No. You are completely missing the point.
For starters, you keep changing your story what bitcoin is. An asset or money?
Years ago, we were told that bitcoin was the money of the future. However, we now know that it won't ever be. It's transactions are painfully slow to confirm and very expensive. No way it will ever have a chance as payment system against the thousands of modern Fintech solutions available.
By now most of the evangelists have abandoned the money story and we are now told that bitcoin is an asset to protect against inflation. The problem with that is that assets better have value or how can they protect against inflation. I will argue that bitcoin is the most rampant inflationary asset ever: it appreciates in value without any reason. The comparison against securities doesn't hold, as securities are a certificate proving your fractual ownership of an underlying asset (a company when we have shares, a debt claim when we have bonds, a part of a diversified portfolio when we have funds). Bitcoin is neither, it is just the certificate but it's empty, there is no underlying. When I say that, the evangelists say: "but the Dollar". Problem is, we just established bitcoin ain't no money, it's an asset. If you want to protect against inflation, buy real estate, buy land, buy ownership in a diversified portfolio of companies earning money and paying dividends. Why would bitcoin protect against inflation? Yes, there is finite supply, but why would people buy it in the first place? It's only a belief system, the moment the belief stops, there is zero value left. That does not apply to real estate or equities: when belief stops, there is still intrinsic value. The valuation of the asset may have been wrong, but there is value. Explain to me where the value in a crypto computer file is.

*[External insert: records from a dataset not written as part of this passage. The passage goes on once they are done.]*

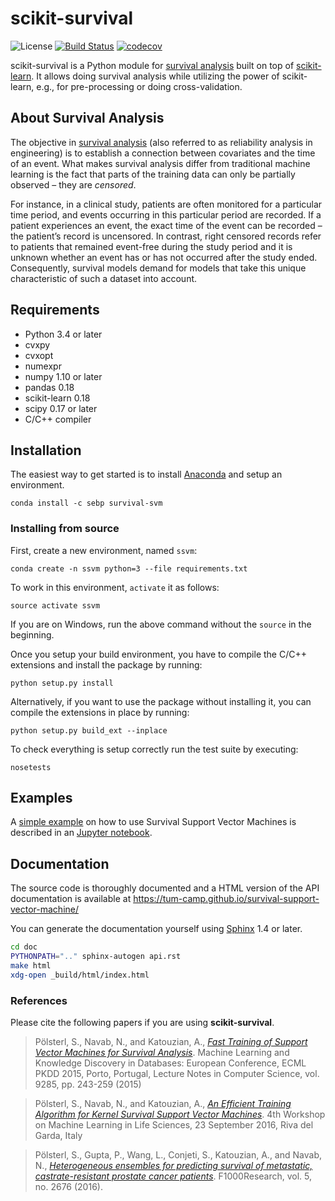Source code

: # scikit-survival

![License](https://img.shields.io/badge/license-GPLv3-blue.svg)
[![Build Status](https://travis-ci.org/sebp/scikit-survival.svg)](https://travis-ci.org/sebp/scikit-survival)
[![codecov](https://codecov.io/gh/sebp/scikit-survival/branch/master/graph/badge.svg)](https://codecov.io/gh/sebp/scikit-survival)

scikit-survival is a Python module for [survival analysis][survival_analysis]
built on top of [scikit-learn](http://scikit-learn.org/). It allows doing survival analysis
while utilizing the power of scikit-learn, e.g., for pre-processing or doing cross-validation.

## About Survival Analysis

The objective in [survival analysis][survival_analysis] (also referred to as reliability analysis in engineering)
is to establish a connection between covariates and the time of an event.
What makes survival analysis differ from traditional machine learning is the fact that
parts of the training data can only be partially observed – they are *censored*.

For instance, in a clinical study, patients are often monitored for a particular time period,
and events occurring in this particular period are recorded.
If a patient experiences an event, the exact time of the event can
be recorded – the patient’s record is uncensored. In contrast, right censored records
refer to patients that remained event-free during the study period and
it is unknown whether an event has or has not occurred after the study ended.
Consequently, survival models demand for models that take
this unique characteristic of such a dataset into account.


## Requirements

- Python 3.4 or later
- cvxpy
- cvxopt
- numexpr
- numpy 1.10 or later
- pandas 0.18
- scikit-learn 0.18
- scipy 0.17 or later
- C/C++ compiler

## Installation

The easiest way to get started is to install [Anaconda](https://store.continuum.io/cshop/anaconda/)
and setup an environment.

```
conda install -c sebp survival-svm
```

### Installing from source

First, create a new environment, named `ssvm`:

```
conda create -n ssvm python=3 --file requirements.txt
```

To work in this environment, ``activate`` it as follows:

```
source activate ssvm
```

If you are on Windows, run the above command without the ``source`` in the beginning.

Once you setup your build environment, you have to compile the C/C++
extensions and install the package by running:

```
python setup.py install
```

Alternatively, if you want to use the package without installing it,
you can compile the extensions in place by running:

```
python setup.py build_ext --inplace
```

To check everything is setup correctly run the test suite by executing:

```
nosetests
```

## Examples

A [simple example][Notebook] on how to use Survival Support
Vector Machines is described in an [Jupyter notebook](https://jupyter.org/).


## Documentation

The source code is thoroughly documented and a HTML version of the API documentation
is available at https://tum-camp.github.io/survival-support-vector-machine/

You can generate the documentation yourself using [Sphinx](http://sphinx-doc.org/) 1.4 or later.

```bash
cd doc
PYTHONPATH=".." sphinx-autogen api.rst
make html
xdg-open _build/html/index.html
```

[Notebook]: http://nbviewer.ipython.org/github/tum-camp/survival-support-vector-machine/blob/master/examples/survival-svm.ipynb "IPython notebook example"

### References

Please cite the following papers if you are using **scikit-survival**.

> Pölsterl, S., Navab, N., and Katouzian, A.,
> *[Fast Training of Support Vector Machines for Survival Analysis](http://link.springer.com/chapter/10.1007/978-3-319-23525-7_15)*.
> Machine Learning and Knowledge Discovery in Databases: European Conference,
> ECML PKDD 2015, Porto, Portugal,
> Lecture Notes in Computer Science, vol. 9285, pp. 243-259 (2015)

> Pölsterl, S., Navab, N., and Katouzian, A.,
> *[An Efficient Training Algorithm for Kernel Survival Support Vector Machines](https://arxiv.org/abs/1611.07054)*.
> 4th Workshop on Machine Learning in Life Sciences,
> 23 September 2016, Riva del Garda, Italy

> Pölsterl, S., Gupta, P., Wang, L., Conjeti, S., Katouzian, A., and Navab, N.,
> *[Heterogeneous ensembles for predicting survival of metastatic, castrate-resistant prostate cancer patients](http://doi.org/10.12688/f1000research.8231.1)*.
> F1000Research, vol. 5, no. 2676 (2016).

[survival_analysis]: https://en.wikipedia.org/wiki/Survival_analysis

No matter how you spin it, you have to settle for money or asset - and I say it lacks critical property of both.
And please don't use price as proof. I didn't want to own bitcoin when it was $1 and I don't want to own it now. Does that mean I have been proven wrong? No, it doesn't. I was short Wirecard for a long time and it cost me a lot of money until the bubble finally burst. You can also use pets.com as an example. Where the investors in the company proven right by its ballooning share price? They certainly thought so - until the price corrected and the company filed for bankruptcy. You can use any other bubble as an example: tulips, the south sea bubble, railroads - the price seemed to prove the cult investors until it didn't anymore. The same will happen with bitcoin.
And now I am meeting friends for a bicycle tour in the sun.